Recent findings: Diagnostic criteria for atypical parkinsonian syndromes are evolving to encompass increasingly recognized heterogeneity in the presentation of these disorders and information gleamed from clinicopathologic correlations. PSP and CBD in particular now share similar pathologic clinical features and include a number of phenotypic variants. Pathologic diagnoses are increasingly used in clinical practice, and there is frequent reference now by clinicians to tauopathies, including PSP and CBD, and the synucleinopathies, which include MSA and dementia with Lewy bodies (as well as Parkinson disease). Research into biomarkers, including both tissue and imaging modalities and genetics, has the potential to increase disease recognition and make earlier diagnosis and treatment possible. Although novel therapeutics are being studied for atypical parkinsonian syndromes such as PSP, no new breakthrough interventions have emerged for the treatment of PSP, CBD, and MSA. Current therapeutic management for these disorders frequently uses a multidisciplinary team approach.

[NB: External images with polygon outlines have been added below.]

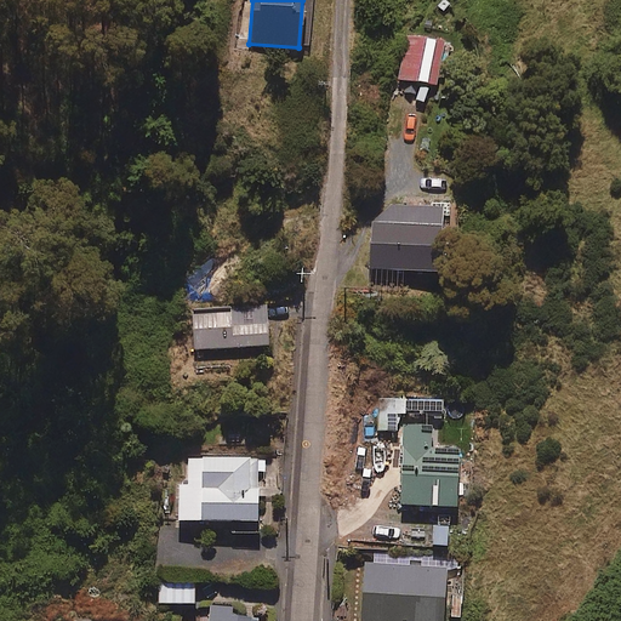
[(448,41),(404,32),(393,78),(438,87),(448,41)]
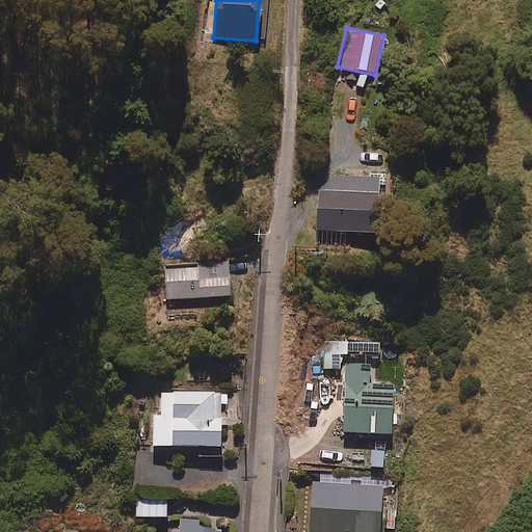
[(377,234),(380,178),(335,176),(318,191),(316,231),(377,234)]
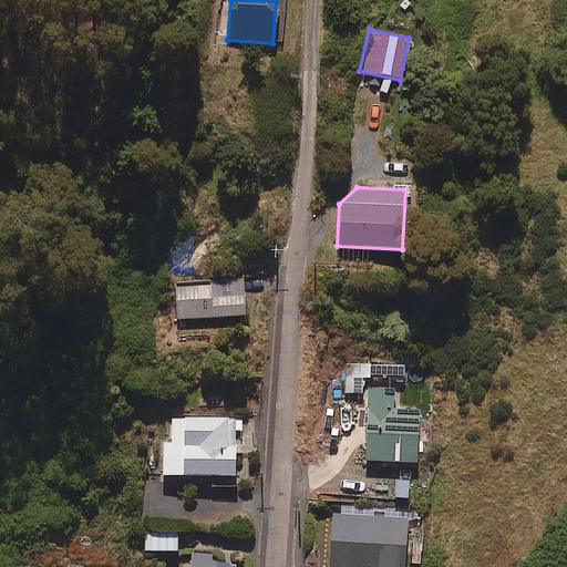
[(246,317),(243,278),(198,281),(199,301),(174,302),(175,321),(246,317)]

Summary: The approach to atypical parkinsonian syndromes requires recognition of a constellation of overlapping but distinct clinical features that help with identifying and distinguishing them from Parkinson disease and other similar disorders.

Figure 5-1

Overlap of parkinsonian syndromes. Atypical parkinsonisms have common features with Parkinson disease, secondary parkinsonisms, and heredodegenerative disorders with parkinsonism.

Figure 5-2

Clinicopathologic overlap of neurodegenerative proteinopathies. Atypical parkinsonian syndromes share abnormal accumulation of proteins such as α-synuclein, tau, amyloid, and TDP-43. ALS = amyotrophic lateral sclerosis; FTD = frontotemporal dementia; FTLD-U = frontotemporal lobar degeneration with ubiquitin; MND = motor neuron disease; TDP-43 = TAR DNA binding protein 43.

Figure 5-3

Typical neuropathologic findings in progressive supranuclear palsy. The macroscopic photo shows atrophy of the superior cerebellar peduncle (SCP) and midbrain structures including the subthalamic nucleus (STN) and loss of pigmented cells in the substantia nigra (SN) (A).The photomicrographs show classic pathologic findings including neurofibrillary tangles (B), neuropil threads (C, arrows), coiled bodies (D), and tufted astrocyte (E, arrow) stained with PHF1 antibody to human tau. Panel A is reprinted with permission from Dickson DW, et al, Curr Opin Neurol. © 2010 Lippincott Williams & Wilkins, Inc. journals.lww.com/co-neurology/Abstract/2010/08000/Neuropathology_of_variants_of_progressive.9.aspx.

Figure 5-4

Sagittal T1-weighted MRI of a patient with progressive supranuclear palsy–Richardson syndrome. Marked midbrain atrophy is present, suggesting the appearance of a hummingbird or penguin sign. Inset shows atrophy of the superior cerebellar peduncles (arrows).

Figure 5-5

Glial cytoplasmic inclusions in multiple system atrophy. Oligodendroglial cytoplasmic inclusions here are stained with antibody to human α-synuclein.

Figure 5-6

Axial T2-weighted MRI of a patient with multiple system atrophy–parkinsonian type demonstrating slitlike hyperintensity (A, arrows) at the rim of the right putamen, fluid-attenuated inversion recovery (FLAIR) hypointensity of posterior putamen (B, arrows), and typical hot cross bun sign representing atrophy and gliosis of the pons (C).

Figure 5-7

Typical Lewy bodies are found in the pigmented cells of the substantial nigra in both Parkinson disease and dementia with Lewy bodies. Here Lewy bodies (arrows) are stained with an antibody specific to the pathologic phosphorylated form (serine 129) of α-synuclein found enriched in Lewy bodies. They have a characteristic round appearance with lighter core and dark halo.